Селена, дочь Клеопатры | страница 76



– Пристрой их лучше в Армении, – ответил он своему зятю. – В Армении, Мидии или Парфии. Ведь ты, кажется, завоевал эти огромные земли, которыми со мной делиться не намерен…


Октавия и Клеопатра. Дорога в Рим или дорога в Индию. Нужно было выбирать. Антоний не мог. Неужели у него возникло желание отдохнуть? Он сражался уже тридцать лет! А Октавия по-прежнему была соблазнительна… Царица Египта понимала это и не отпускала его ни на шаг. Она последовала за ним в Армению, где он навел порядок всего за пару недель. Он знал, что это будет возможно, хотя и бесполезно. А когда перед его отъездом Селена, не желавшая оставаться во дворце Тысячи Колонн, расплакалась и потребовала армянского младенца, он сказал:

– Я вернусь меньше чем через год. И привезу тебе из Армении подарки гораздо более ценные, чем сопливый младенец. Десять месяцев, Селена, пролетят очень быстро.

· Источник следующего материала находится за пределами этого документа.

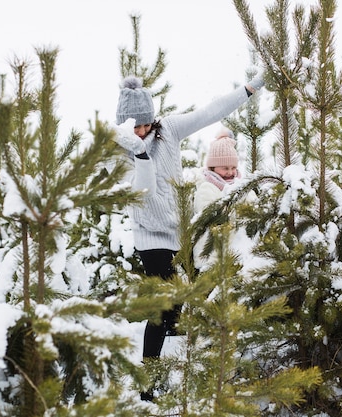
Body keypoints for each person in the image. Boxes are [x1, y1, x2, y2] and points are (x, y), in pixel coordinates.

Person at [111, 73, 264, 401]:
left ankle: (186, 367)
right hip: (151, 237)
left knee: (181, 307)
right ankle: (147, 384)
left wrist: (248, 89)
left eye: (144, 124)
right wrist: (139, 153)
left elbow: (210, 111)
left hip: (180, 232)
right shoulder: (120, 150)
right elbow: (143, 191)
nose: (140, 131)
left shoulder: (169, 130)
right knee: (163, 307)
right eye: (133, 127)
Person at [192, 127, 243, 270]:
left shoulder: (240, 186)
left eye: (233, 167)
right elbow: (213, 217)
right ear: (213, 168)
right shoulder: (206, 188)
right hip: (210, 258)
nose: (230, 172)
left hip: (234, 256)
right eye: (225, 168)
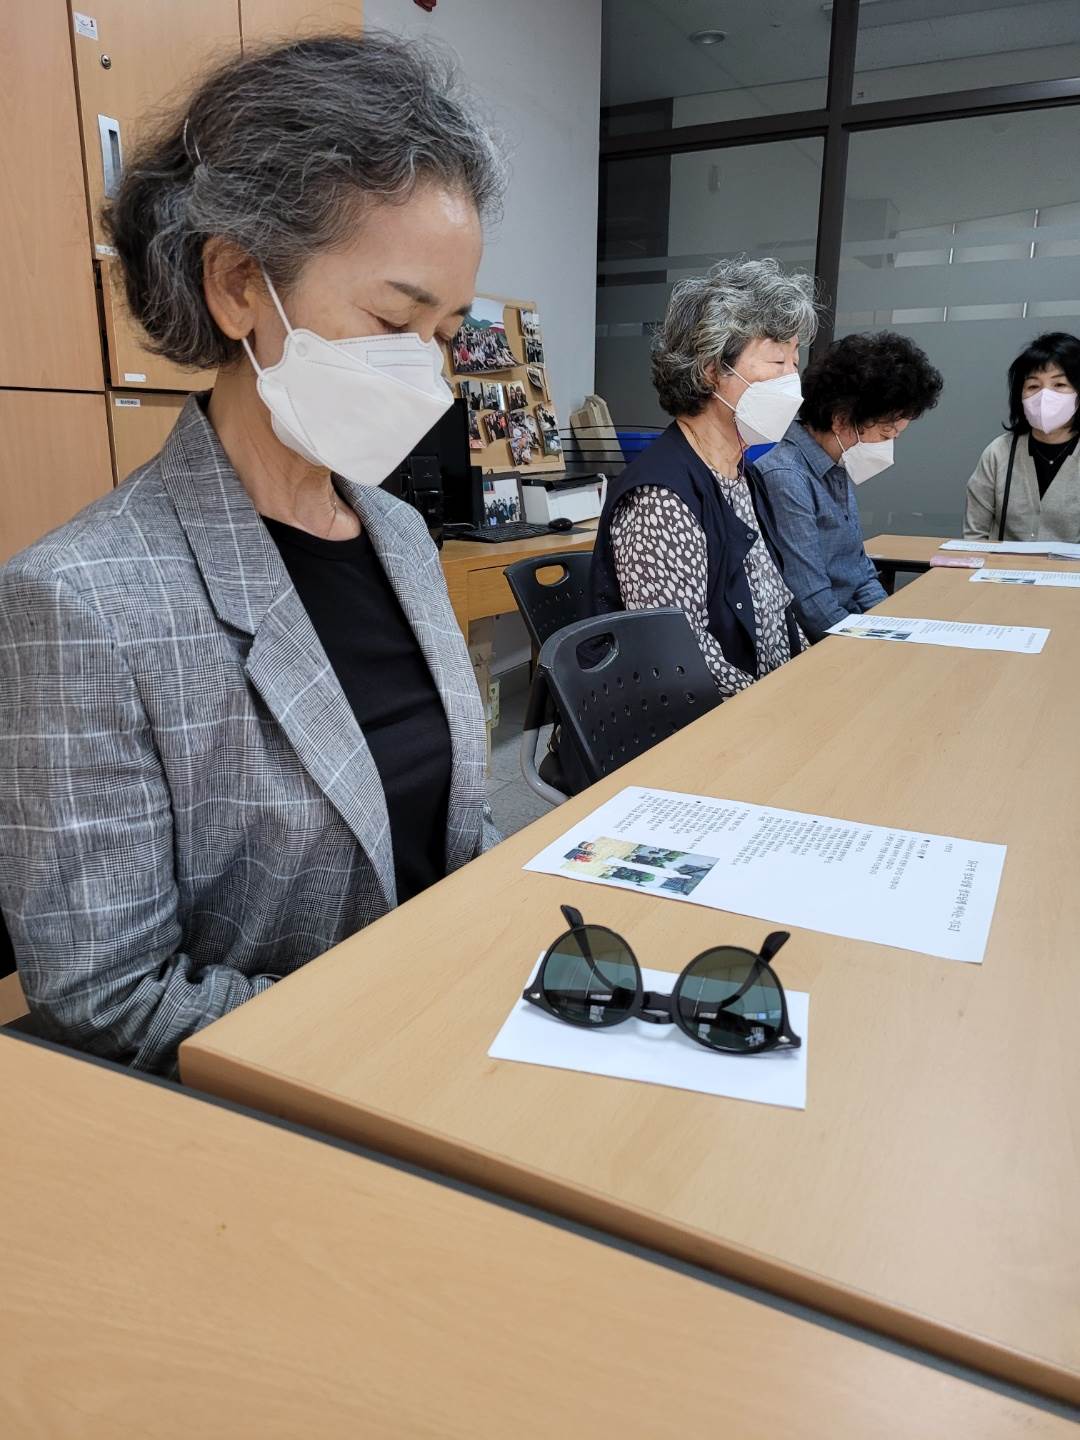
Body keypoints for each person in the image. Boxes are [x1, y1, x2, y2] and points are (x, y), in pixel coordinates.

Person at [0, 34, 505, 1074]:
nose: (426, 371)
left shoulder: (399, 535)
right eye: (393, 318)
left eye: (446, 331)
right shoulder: (82, 601)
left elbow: (452, 827)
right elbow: (106, 994)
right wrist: (395, 1028)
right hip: (300, 1094)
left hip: (465, 1030)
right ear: (237, 285)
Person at [591, 257, 817, 695]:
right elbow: (681, 664)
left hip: (768, 705)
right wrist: (783, 710)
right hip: (705, 724)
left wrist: (814, 681)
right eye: (777, 361)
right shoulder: (659, 501)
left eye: (795, 361)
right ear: (711, 370)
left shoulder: (741, 475)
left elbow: (778, 612)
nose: (792, 380)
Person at [752, 332, 943, 641]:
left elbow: (860, 573)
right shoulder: (786, 476)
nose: (888, 445)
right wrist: (872, 644)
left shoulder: (836, 462)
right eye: (885, 434)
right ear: (841, 420)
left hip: (848, 628)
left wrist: (894, 628)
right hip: (820, 641)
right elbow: (812, 604)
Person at [964, 332, 1080, 542]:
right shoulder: (999, 452)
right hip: (1001, 564)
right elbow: (975, 536)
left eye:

Они сказали детям «несколько месяцев», потому что сами в это верили; и только боги в эмпирее[101] знали, что они уехали на три года. Ведь отныне дорога в Индию лежала через Рим. Через разгром Рима, как без устали повторяла Клеопатра. А уничтожение Рима прежде всего значило уничтожение Октавии…

Марк Антоний не любил причинять боль тем, кто хорошо к нему относился. Это было его слабостью. Хотя его часто изображали именно в виде статуи, его сердце не было каменным. Разумеется, он с удовольствием цитировал стих Архилоха с острова Парос: «Есть одна вещь, которая у меня получается в совершенстве, – моя месть: она страшна для того, кто мне навредил». Хвастовство. Милосердие Антония было известно не меньше, чем его жестокость… Однако оно не помешало ему когда-то чертовски обрадоваться убийству Цицерона, этого мошенника, строившего из себя моралиста! Лицемер, который был причастен к убийству Цезаря, даже не замарав рук, доносчик, который день за днем (четырнадцать выступлений!) требовал у Сената головы Антония и его жены Фульвии. В результате этого преследования Фульвия и Антилл были вынуждены бежать, скрываться… Вот сволочь! Какое счастье, что Октавиан в конце концов отдал ему Цицерона! В Рим отправили голову и руки зарезанного оратора, такие ухоженные руки, с чистыми ногтями, эти холеные руки писателя, никогда не державшего меч: вот как следовало обращаться с писаками! «Три вещи» – голова и руки – были продемонстрированы на Форуме, где их и оставили разлагаться. Некоторые предполагали, что Фульвия успела вырвать у трупа язык и проткнуть его шпилькой для волос. Это было преувеличением: хотя Фульвия не относилась к неженкам, но, когда в Рим доставили голову, она уже слишком разложилась, чтобы можно было ухватить язык.